College football has been a staple in the American sports landscape for over a hundred years. As a matter of fact, football opportunities at various colleges and universities are a major lure for students to continue education beyond high school. Fans rush to fill up stadiums, especially in the South, to cheer on players and help push them to victory. Merchandise flies off the shelves to support these teams who shape these athletes to possibly go on to the NFL. While this all proves to show how great college football is, there are many things going on behind the scenes that you may not be aware of.
The timeless sport of football takes a major toll on a player’s body, both physically and mentally. Several moves carried out on the fields can cause injury to the brain, arms, legs, and spine, resulting in life-altering injuries. Chronic Traumatic Encephalopathy (CTE), a condition found among several football players, has been shown to cause dementia. Concussions, a common injury in the sports world, can result in symptoms of short-term brain damage, fatigue, and nausea, just to name a few. Players can also suffer from broken limbs, which potentially benches them for a few season games. In the worst-case scenario, a hard hit from an opposing team member can cause paralysis, causing the player to spend the rest of their life bound to a wheelchair.
Also, these players are very young. Many college athletes are in their late teens and early 20s. With the risk they are put at when playing this physically demanding sport, they are subject to life-changing injuries, before they even have the chance to graduate and make an impact on society. At the time these students sign the contract to join the world of football, they are unaware of the possible damage to their well-being they will face out on the field, unless of course they watch the news.
Because we live in the U.S., we have the freedom to make choices on what we do with our lives. However, that isn’t always the case for college athletes. There are many students who dream of going to college after high school, but their parents may not be able to afford it, or they may not have the grades to meet the admission criteria. That’s where college football and other athletics come into play. If you have the ability to play these sports, you may receive a full scholarship just to play on your school’s athletic team.

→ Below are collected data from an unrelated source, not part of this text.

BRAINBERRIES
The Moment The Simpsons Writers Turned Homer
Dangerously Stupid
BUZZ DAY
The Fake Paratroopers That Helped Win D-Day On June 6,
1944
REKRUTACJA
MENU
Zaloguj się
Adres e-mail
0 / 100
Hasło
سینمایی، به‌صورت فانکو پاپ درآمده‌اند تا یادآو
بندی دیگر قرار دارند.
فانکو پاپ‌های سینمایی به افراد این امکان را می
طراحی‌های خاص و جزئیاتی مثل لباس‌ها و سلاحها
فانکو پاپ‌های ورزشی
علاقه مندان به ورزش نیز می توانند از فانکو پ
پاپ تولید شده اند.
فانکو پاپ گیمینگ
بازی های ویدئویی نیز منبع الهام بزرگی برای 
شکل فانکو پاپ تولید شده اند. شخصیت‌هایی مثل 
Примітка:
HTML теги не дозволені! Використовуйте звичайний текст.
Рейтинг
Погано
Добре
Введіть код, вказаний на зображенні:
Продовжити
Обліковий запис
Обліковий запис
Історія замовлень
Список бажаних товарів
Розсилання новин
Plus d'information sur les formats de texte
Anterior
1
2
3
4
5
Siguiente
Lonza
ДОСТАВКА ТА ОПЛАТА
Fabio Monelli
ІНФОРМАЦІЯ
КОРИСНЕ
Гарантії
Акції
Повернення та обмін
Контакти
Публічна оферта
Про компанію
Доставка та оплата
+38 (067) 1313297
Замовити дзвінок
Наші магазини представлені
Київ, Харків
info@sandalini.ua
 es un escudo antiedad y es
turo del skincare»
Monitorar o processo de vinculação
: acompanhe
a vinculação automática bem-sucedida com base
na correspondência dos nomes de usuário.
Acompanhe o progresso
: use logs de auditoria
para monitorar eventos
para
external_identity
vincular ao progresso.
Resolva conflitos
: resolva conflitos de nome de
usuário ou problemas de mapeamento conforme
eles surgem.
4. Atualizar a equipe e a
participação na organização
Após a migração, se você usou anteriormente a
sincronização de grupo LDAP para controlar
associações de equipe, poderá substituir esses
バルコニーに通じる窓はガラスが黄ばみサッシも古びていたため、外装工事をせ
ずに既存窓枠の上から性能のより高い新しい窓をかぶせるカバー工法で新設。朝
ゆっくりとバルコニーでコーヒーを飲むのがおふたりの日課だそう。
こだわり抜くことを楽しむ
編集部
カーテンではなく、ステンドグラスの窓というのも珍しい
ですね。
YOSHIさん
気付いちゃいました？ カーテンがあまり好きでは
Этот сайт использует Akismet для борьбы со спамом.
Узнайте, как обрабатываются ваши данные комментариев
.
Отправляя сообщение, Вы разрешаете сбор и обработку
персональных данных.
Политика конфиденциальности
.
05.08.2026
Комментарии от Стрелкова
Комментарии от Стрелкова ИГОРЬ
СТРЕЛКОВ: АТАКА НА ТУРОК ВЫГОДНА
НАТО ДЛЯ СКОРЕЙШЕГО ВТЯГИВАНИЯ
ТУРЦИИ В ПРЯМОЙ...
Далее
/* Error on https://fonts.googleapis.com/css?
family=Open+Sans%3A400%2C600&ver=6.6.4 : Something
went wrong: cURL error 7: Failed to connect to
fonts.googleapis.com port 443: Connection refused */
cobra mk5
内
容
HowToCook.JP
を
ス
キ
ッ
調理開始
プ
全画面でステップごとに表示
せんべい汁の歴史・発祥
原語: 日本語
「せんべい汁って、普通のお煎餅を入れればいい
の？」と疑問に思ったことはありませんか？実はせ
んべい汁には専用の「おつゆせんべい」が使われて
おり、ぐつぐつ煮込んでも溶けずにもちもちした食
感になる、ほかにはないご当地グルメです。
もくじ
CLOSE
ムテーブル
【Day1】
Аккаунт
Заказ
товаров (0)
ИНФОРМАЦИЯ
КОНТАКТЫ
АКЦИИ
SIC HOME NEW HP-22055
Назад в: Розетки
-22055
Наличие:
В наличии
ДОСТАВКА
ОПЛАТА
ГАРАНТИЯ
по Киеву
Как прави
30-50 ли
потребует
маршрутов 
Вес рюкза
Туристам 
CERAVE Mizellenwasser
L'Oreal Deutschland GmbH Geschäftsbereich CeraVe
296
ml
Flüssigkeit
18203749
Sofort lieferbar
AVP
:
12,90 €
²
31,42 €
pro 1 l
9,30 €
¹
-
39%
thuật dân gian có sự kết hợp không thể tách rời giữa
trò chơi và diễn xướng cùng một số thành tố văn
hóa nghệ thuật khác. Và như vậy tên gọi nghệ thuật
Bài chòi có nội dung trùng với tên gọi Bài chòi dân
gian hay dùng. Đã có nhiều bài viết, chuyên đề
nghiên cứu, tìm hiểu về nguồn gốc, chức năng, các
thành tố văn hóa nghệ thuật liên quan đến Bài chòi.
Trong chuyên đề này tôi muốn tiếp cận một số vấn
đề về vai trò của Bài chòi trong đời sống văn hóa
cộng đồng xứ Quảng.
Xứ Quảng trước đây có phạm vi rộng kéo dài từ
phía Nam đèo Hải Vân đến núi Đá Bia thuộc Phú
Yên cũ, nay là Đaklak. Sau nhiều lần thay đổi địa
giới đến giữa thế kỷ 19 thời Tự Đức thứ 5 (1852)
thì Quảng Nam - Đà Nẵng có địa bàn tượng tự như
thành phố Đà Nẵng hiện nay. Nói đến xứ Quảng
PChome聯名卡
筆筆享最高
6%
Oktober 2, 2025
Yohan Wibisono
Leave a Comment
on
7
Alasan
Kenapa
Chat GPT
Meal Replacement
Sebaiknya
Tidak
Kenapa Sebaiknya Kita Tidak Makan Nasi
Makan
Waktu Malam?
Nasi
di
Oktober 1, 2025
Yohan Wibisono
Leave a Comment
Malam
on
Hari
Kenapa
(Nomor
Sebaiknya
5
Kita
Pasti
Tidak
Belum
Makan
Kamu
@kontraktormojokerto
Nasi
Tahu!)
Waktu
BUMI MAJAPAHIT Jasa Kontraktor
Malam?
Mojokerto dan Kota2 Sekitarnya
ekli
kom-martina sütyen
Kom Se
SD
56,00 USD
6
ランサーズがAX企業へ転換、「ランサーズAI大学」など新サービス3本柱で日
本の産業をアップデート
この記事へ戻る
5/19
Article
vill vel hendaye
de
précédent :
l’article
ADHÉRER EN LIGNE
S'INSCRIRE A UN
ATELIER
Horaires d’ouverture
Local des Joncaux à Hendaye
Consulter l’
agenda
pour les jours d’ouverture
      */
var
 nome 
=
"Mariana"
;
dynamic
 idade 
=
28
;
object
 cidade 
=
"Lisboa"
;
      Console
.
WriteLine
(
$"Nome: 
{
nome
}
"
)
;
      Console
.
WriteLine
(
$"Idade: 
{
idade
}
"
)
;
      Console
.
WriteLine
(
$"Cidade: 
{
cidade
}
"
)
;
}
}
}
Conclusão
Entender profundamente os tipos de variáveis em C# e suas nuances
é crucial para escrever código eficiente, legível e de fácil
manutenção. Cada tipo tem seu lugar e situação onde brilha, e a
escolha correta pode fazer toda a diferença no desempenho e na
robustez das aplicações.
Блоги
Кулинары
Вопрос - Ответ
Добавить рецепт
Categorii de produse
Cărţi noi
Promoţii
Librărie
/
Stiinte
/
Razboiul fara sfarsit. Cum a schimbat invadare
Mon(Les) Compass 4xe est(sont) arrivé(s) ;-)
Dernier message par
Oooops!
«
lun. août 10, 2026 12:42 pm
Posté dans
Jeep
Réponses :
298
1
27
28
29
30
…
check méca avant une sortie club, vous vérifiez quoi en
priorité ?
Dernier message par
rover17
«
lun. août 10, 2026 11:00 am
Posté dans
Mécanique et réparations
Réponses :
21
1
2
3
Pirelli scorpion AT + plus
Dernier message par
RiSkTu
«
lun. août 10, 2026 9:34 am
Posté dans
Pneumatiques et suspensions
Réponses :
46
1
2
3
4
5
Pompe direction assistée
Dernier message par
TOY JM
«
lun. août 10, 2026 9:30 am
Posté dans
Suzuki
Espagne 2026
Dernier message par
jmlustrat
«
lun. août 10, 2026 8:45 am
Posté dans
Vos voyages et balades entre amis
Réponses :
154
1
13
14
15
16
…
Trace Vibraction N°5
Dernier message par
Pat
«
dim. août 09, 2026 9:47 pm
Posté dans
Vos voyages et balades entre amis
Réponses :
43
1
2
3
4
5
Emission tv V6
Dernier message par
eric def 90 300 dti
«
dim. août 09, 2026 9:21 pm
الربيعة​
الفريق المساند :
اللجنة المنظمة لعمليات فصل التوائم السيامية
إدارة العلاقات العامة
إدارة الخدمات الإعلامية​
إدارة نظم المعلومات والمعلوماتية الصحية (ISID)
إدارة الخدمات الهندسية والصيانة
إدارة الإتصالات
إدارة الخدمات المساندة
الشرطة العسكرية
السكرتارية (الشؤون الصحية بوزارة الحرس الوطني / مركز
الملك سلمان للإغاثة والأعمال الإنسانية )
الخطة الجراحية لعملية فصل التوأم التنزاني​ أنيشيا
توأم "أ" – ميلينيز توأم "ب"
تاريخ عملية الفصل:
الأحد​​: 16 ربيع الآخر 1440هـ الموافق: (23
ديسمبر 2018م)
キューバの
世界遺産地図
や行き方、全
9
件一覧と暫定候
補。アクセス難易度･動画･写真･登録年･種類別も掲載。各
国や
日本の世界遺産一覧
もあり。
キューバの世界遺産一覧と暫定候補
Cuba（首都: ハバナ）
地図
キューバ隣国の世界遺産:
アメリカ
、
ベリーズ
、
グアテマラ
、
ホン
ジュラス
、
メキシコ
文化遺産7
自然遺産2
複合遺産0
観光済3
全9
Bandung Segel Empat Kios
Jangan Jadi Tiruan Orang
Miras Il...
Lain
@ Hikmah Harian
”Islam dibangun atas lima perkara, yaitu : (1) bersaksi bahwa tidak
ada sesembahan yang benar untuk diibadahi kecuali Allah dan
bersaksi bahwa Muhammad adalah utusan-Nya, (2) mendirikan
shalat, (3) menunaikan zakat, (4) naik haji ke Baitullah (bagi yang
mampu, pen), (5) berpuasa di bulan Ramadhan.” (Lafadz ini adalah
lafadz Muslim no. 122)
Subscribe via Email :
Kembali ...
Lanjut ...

This is a great tactic to draw students to the school, without promoting the importance of academics.
Social pressure also has a lot of effect on the decision of playing a sport, such as football. For many, it’s a great chance join a social group where you are forced to interact and befriend those whom you may not speak to otherwise. For those who are athletically talented but socially awkward, it may be their only choice. Also, high-school athletes being portrayed as the cool kids may be another selling point for students to join and continue into college football. And let’s not forget the students who are pressured by their parents to continue the family tradition of playing college sports. Who wouldn’t want to make their parents proud by carrying on a tradition that was pushed onto them and subsequently presents a burden to the new generation?
Another major factor of college football, which benefits the educational institutions tremendously, is money. The sales from college football tickets and merchandise rake in millions of dollars to the school. This funding is usually used to renovate the athletic facilities and to pay coaches their million-dollar salaries. That’s right, million-dollar salaries. Head football coaches can be paid upwards of $9 million dollars annually. In most situations, college football coaches are earning more than executive-level administrators, such as presidents and vice presidents of institutions who hold high-level degrees. That is an excellent business model; we should be paying athletic administrators high salaries, even though their positions do not fall under the umbrella of the goal and mission of the educational institution to provide academic instruction. Let’s pay these coaches, with just a high-school diploma or bachelor’s degree ten times more than a professor with a Ph.D. A better option would be that the money be used to give professors a raise or for research, or even to invest in the school to offer more classes and rebuild buildings that may be falling apart.
At least someone is getting paid. However, the members of the college football realm who do most of the work—the students—are paid nothing. They put themselves on the front line, at risk for injury and possibly death, to wow crowds of thousands for no salary. The only payment they receive is in the form of scholarships. But does that help in the case of students under-performing academically or getting severely injured and losing their scholarship? We need to investigate college sports and find a way to make these athletic college staples more beneficial for the players.